#### Problem to work on
Write out every one of the records below word for word, but leave the pictures out.

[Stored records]
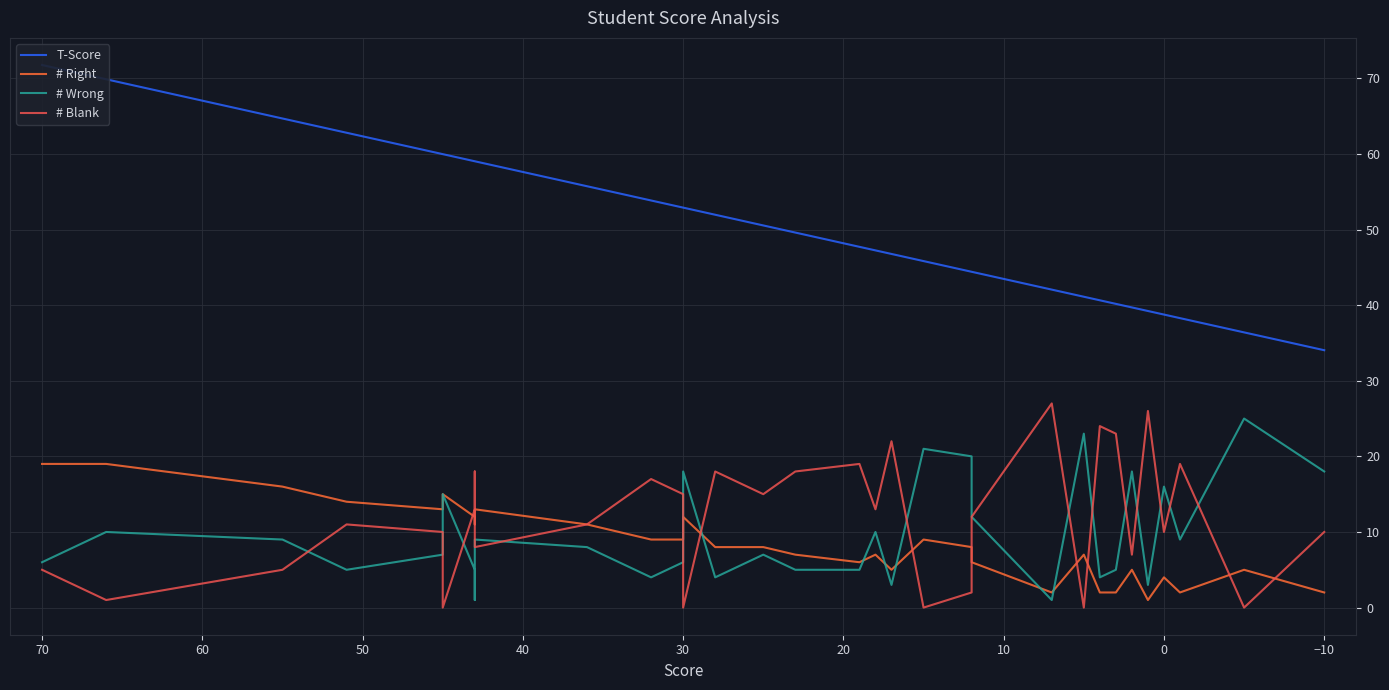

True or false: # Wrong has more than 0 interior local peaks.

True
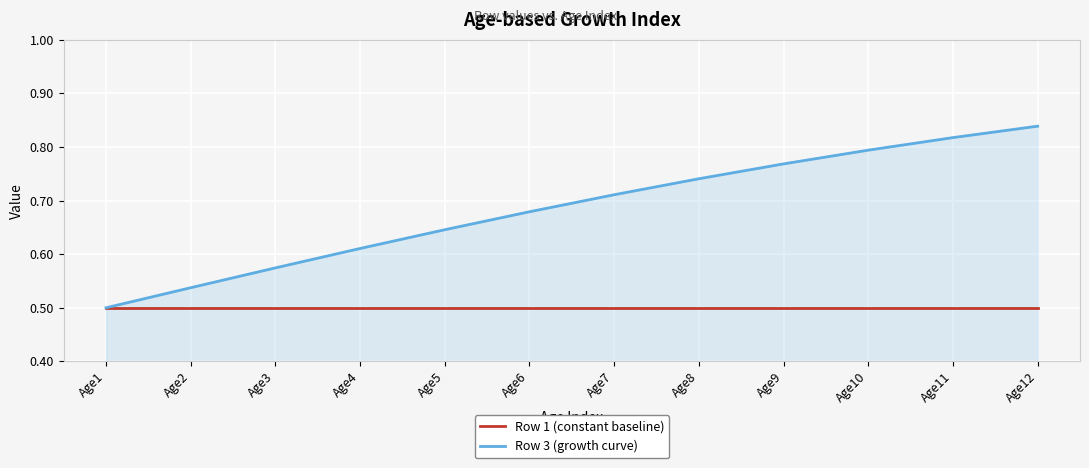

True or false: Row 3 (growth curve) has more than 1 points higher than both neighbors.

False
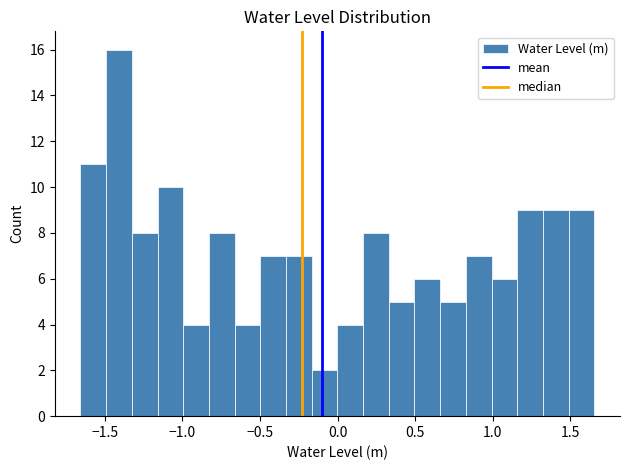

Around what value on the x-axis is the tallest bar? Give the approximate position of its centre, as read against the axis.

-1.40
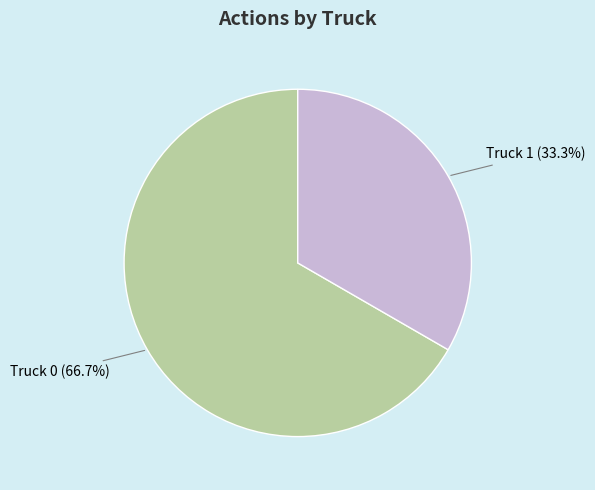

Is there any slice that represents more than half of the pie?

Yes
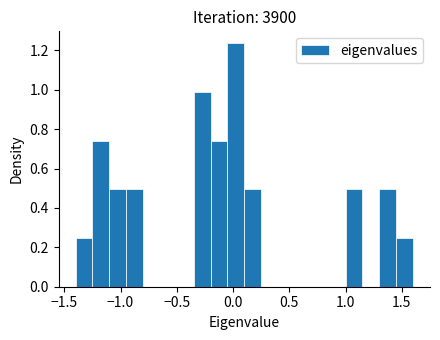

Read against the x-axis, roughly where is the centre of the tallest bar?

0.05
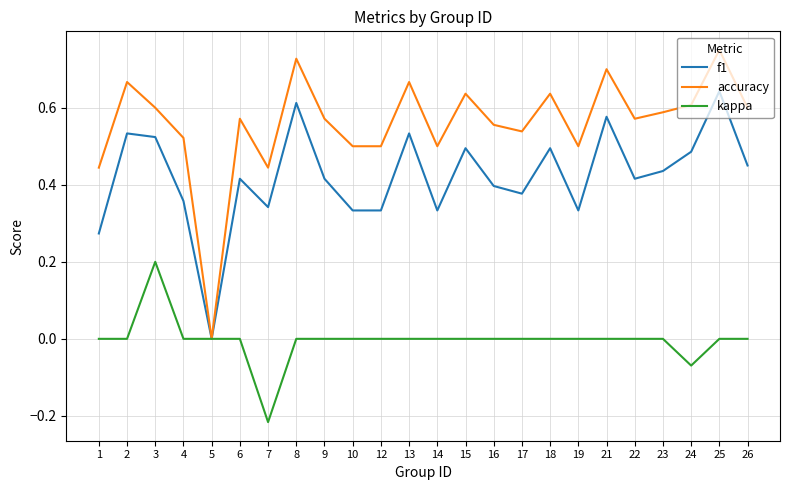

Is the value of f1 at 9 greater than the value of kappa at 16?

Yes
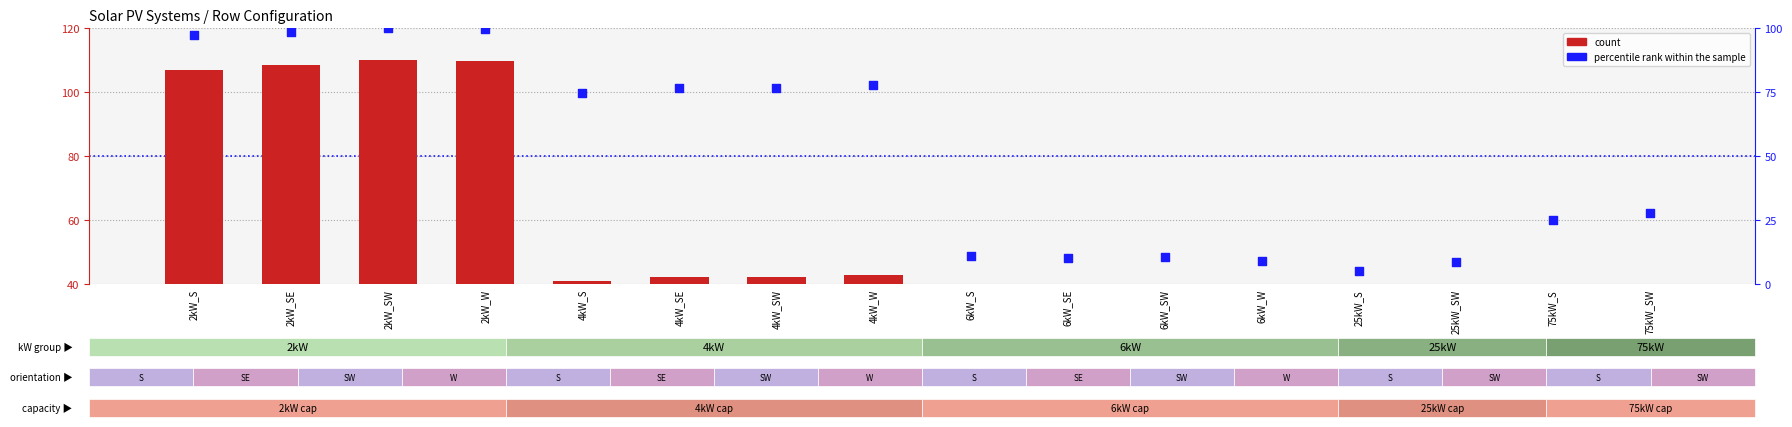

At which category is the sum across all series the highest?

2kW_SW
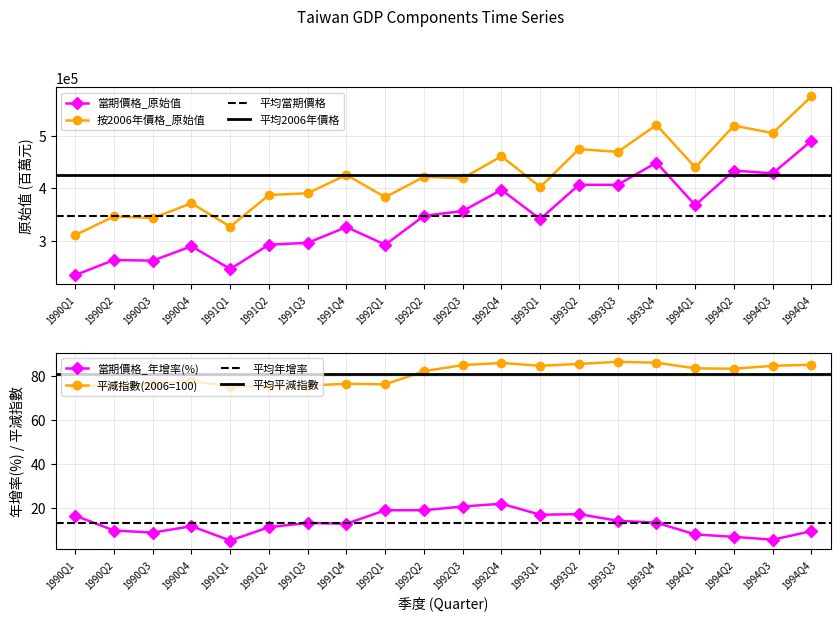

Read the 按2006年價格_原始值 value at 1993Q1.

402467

#### Solution to this exercise
True or false: # Wrong has more than 0 interior local peaks.

True

True or false: Row 3 (growth curve) has more than 1 points higher than both neighbors.

False

Around what value on the x-axis is the tallest bar? Give the approximate position of its centre, as read against the axis.

-1.40

Is there any slice that represents more than half of the pie?

Yes

Read against the x-axis, roughly where is the centre of the tallest bar?

0.05

Is the value of f1 at 9 greater than the value of kappa at 16?

Yes

At which category is the sum across all series the highest?

2kW_SW

Read the 按2006年價格_原始值 value at 1993Q1.

402467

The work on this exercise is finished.